Digitaler Sport für eine digitale Generation

Während öffentliche Institutionen noch darüber debattieren, ob eSport als Sport anzuerkennen ist, ist das Hochleistungszocken längst in der breiten Bevölkerung angekommen. Bereits 27,6 Prozent, also ein Viertel der Schweizer Bevölkerung, nimmt eSport tatsächlich als Sport wahr. Das ergab die aktuelle Studie der Züricher Hochschule für Angewandte Wissenschaften (ZHAW), die am Kongress vorgestellt wurde.
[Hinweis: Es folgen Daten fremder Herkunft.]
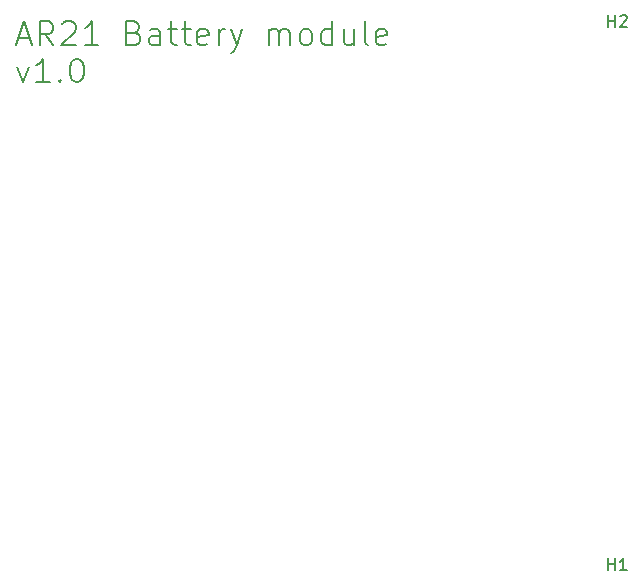
<source format=gbr>
G04 #@! TF.GenerationSoftware,KiCad,Pcbnew,(5.1.6)-1*
G04 #@! TF.CreationDate,2020-12-13T21:15:54+01:00*
G04 #@! TF.ProjectId,AR21_Battery_PCB,41523231-5f42-4617-9474-6572795f5043,rev?*
G04 #@! TF.SameCoordinates,Original*
G04 #@! TF.FileFunction,Legend,Top*
G04 #@! TF.FilePolarity,Positive*
%FSLAX46Y46*%
G04 Gerber Fmt 4.6, Leading zero omitted, Abs format (unit mm)*
G04 Created by KiCad (PCBNEW (5.1.6)-1) date 2020-12-13 21:15:54*
%MOMM*%
%LPD*%
G01*
G04 APERTURE LIST*
%ADD10C,0.150000*%
G04 APERTURE END LIST*
D10*
X89759452Y-81028933D02*
X90711833Y-81028933D01*
X89568976Y-81600361D02*
X90235642Y-79600361D01*
X90902309Y-81600361D01*
X92711833Y-81600361D02*
X92045166Y-80647980D01*
X91568976Y-81600361D02*
X91568976Y-79600361D01*
X92330880Y-79600361D01*
X92521357Y-79695600D01*
X92616595Y-79790838D01*
X92711833Y-79981314D01*
X92711833Y-80267028D01*
X92616595Y-80457504D01*
X92521357Y-80552742D01*
X92330880Y-80647980D01*
X91568976Y-80647980D01*
X93473738Y-79790838D02*
X93568976Y-79695600D01*
X93759452Y-79600361D01*
X94235642Y-79600361D01*
X94426119Y-79695600D01*
X94521357Y-79790838D01*
X94616595Y-79981314D01*
X94616595Y-80171790D01*
X94521357Y-80457504D01*
X93378500Y-81600361D01*
X94616595Y-81600361D01*
X96521357Y-81600361D02*
X95378500Y-81600361D01*
X95949928Y-81600361D02*
X95949928Y-79600361D01*
X95759452Y-79886076D01*
X95568976Y-80076552D01*
X95378500Y-80171790D01*
X99568976Y-80552742D02*
X99854690Y-80647980D01*
X99949928Y-80743219D01*
X100045166Y-80933695D01*
X100045166Y-81219409D01*
X99949928Y-81409885D01*
X99854690Y-81505123D01*
X99664214Y-81600361D01*
X98902309Y-81600361D01*
X98902309Y-79600361D01*
X99568976Y-79600361D01*
X99759452Y-79695600D01*
X99854690Y-79790838D01*
X99949928Y-79981314D01*
X99949928Y-80171790D01*
X99854690Y-80362266D01*
X99759452Y-80457504D01*
X99568976Y-80552742D01*
X98902309Y-80552742D01*
X101759452Y-81600361D02*
X101759452Y-80552742D01*
X101664214Y-80362266D01*
X101473738Y-80267028D01*
X101092785Y-80267028D01*
X100902309Y-80362266D01*
X101759452Y-81505123D02*
X101568976Y-81600361D01*
X101092785Y-81600361D01*
X100902309Y-81505123D01*
X100807071Y-81314647D01*
X100807071Y-81124171D01*
X100902309Y-80933695D01*
X101092785Y-80838457D01*
X101568976Y-80838457D01*
X101759452Y-80743219D01*
X102426119Y-80267028D02*
X103188023Y-80267028D01*
X102711833Y-79600361D02*
X102711833Y-81314647D01*
X102807071Y-81505123D01*
X102997547Y-81600361D01*
X103188023Y-81600361D01*
X103568976Y-80267028D02*
X104330880Y-80267028D01*
X103854690Y-79600361D02*
X103854690Y-81314647D01*
X103949928Y-81505123D01*
X104140404Y-81600361D01*
X104330880Y-81600361D01*
X105759452Y-81505123D02*
X105568976Y-81600361D01*
X105188023Y-81600361D01*
X104997547Y-81505123D01*
X104902309Y-81314647D01*
X104902309Y-80552742D01*
X104997547Y-80362266D01*
X105188023Y-80267028D01*
X105568976Y-80267028D01*
X105759452Y-80362266D01*
X105854690Y-80552742D01*
X105854690Y-80743219D01*
X104902309Y-80933695D01*
X106711833Y-81600361D02*
X106711833Y-80267028D01*
X106711833Y-80647980D02*
X106807071Y-80457504D01*
X106902309Y-80362266D01*
X107092785Y-80267028D01*
X107283261Y-80267028D01*
X107759452Y-80267028D02*
X108235642Y-81600361D01*
X108711833Y-80267028D02*
X108235642Y-81600361D01*
X108045166Y-82076552D01*
X107949928Y-82171790D01*
X107759452Y-82267028D01*
X110997547Y-81600361D02*
X110997547Y-80267028D01*
X110997547Y-80457504D02*
X111092785Y-80362266D01*
X111283261Y-80267028D01*
X111568976Y-80267028D01*
X111759452Y-80362266D01*
X111854690Y-80552742D01*
X111854690Y-81600361D01*
X111854690Y-80552742D02*
X111949928Y-80362266D01*
X112140404Y-80267028D01*
X112426119Y-80267028D01*
X112616595Y-80362266D01*
X112711833Y-80552742D01*
X112711833Y-81600361D01*
X113949928Y-81600361D02*
X113759452Y-81505123D01*
X113664214Y-81409885D01*
X113568976Y-81219409D01*
X113568976Y-80647980D01*
X113664214Y-80457504D01*
X113759452Y-80362266D01*
X113949928Y-80267028D01*
X114235642Y-80267028D01*
X114426119Y-80362266D01*
X114521357Y-80457504D01*
X114616595Y-80647980D01*
X114616595Y-81219409D01*
X114521357Y-81409885D01*
X114426119Y-81505123D01*
X114235642Y-81600361D01*
X113949928Y-81600361D01*
X116330880Y-81600361D02*
X116330880Y-79600361D01*
X116330880Y-81505123D02*
X116140404Y-81600361D01*
X115759452Y-81600361D01*
X115568976Y-81505123D01*
X115473738Y-81409885D01*
X115378500Y-81219409D01*
X115378500Y-80647980D01*
X115473738Y-80457504D01*
X115568976Y-80362266D01*
X115759452Y-80267028D01*
X116140404Y-80267028D01*
X116330880Y-80362266D01*
X118140404Y-80267028D02*
X118140404Y-81600361D01*
X117283261Y-80267028D02*
X117283261Y-81314647D01*
X117378500Y-81505123D01*
X117568976Y-81600361D01*
X117854690Y-81600361D01*
X118045166Y-81505123D01*
X118140404Y-81409885D01*
X119378500Y-81600361D02*
X119188023Y-81505123D01*
X119092785Y-81314647D01*
X119092785Y-79600361D01*
X120902309Y-81505123D02*
X120711833Y-81600361D01*
X120330880Y-81600361D01*
X120140404Y-81505123D01*
X120045166Y-81314647D01*
X120045166Y-80552742D01*
X120140404Y-80362266D01*
X120330880Y-80267028D01*
X120711833Y-80267028D01*
X120902309Y-80362266D01*
X120997547Y-80552742D01*
X120997547Y-80743219D01*
X120045166Y-80933695D01*
X89664214Y-83417028D02*
X90140404Y-84750361D01*
X90616595Y-83417028D01*
X92426119Y-84750361D02*
X91283261Y-84750361D01*
X91854690Y-84750361D02*
X91854690Y-82750361D01*
X91664214Y-83036076D01*
X91473738Y-83226552D01*
X91283261Y-83321790D01*
X93283261Y-84559885D02*
X93378500Y-84655123D01*
X93283261Y-84750361D01*
X93188023Y-84655123D01*
X93283261Y-84559885D01*
X93283261Y-84750361D01*
X94616595Y-82750361D02*
X94807071Y-82750361D01*
X94997547Y-82845600D01*
X95092785Y-82940838D01*
X95188023Y-83131314D01*
X95283261Y-83512266D01*
X95283261Y-83988457D01*
X95188023Y-84369409D01*
X95092785Y-84559885D01*
X94997547Y-84655123D01*
X94807071Y-84750361D01*
X94616595Y-84750361D01*
X94426119Y-84655123D01*
X94330880Y-84559885D01*
X94235642Y-84369409D01*
X94140404Y-83988457D01*
X94140404Y-83512266D01*
X94235642Y-83131314D01*
X94330880Y-82940838D01*
X94426119Y-82845600D01*
X94616595Y-82750361D01*
X139700095Y-80060380D02*
X139700095Y-79060380D01*
X139700095Y-79536571D02*
X140271523Y-79536571D01*
X140271523Y-80060380D02*
X140271523Y-79060380D01*
X140700095Y-79155619D02*
X140747714Y-79108000D01*
X140842952Y-79060380D01*
X141081047Y-79060380D01*
X141176285Y-79108000D01*
X141223904Y-79155619D01*
X141271523Y-79250857D01*
X141271523Y-79346095D01*
X141223904Y-79488952D01*
X140652476Y-80060380D01*
X141271523Y-80060380D01*
X139700095Y-126060380D02*
X139700095Y-125060380D01*
X139700095Y-125536571D02*
X140271523Y-125536571D01*
X140271523Y-126060380D02*
X140271523Y-125060380D01*
X141271523Y-126060380D02*
X140700095Y-126060380D01*
X140985809Y-126060380D02*
X140985809Y-125060380D01*
X140890571Y-125203238D01*
X140795333Y-125298476D01*
X140700095Y-125346095D01*
M02*

</source>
Für Valerio Stallone von der ZHAW ist dieses Ergebnis sehr erfreulich. «Selbst innerhalb der eSports-Welt ist man sich nicht immer einig, welche Spiele nun eSport sind.» Ein Beispiel dafür ist das Spiel Fortnite. Die Diskussion sei wichtig, sie zeige aber auch, dass der Weg bis zu den Strukturen von klassischen Sportarten weit sei.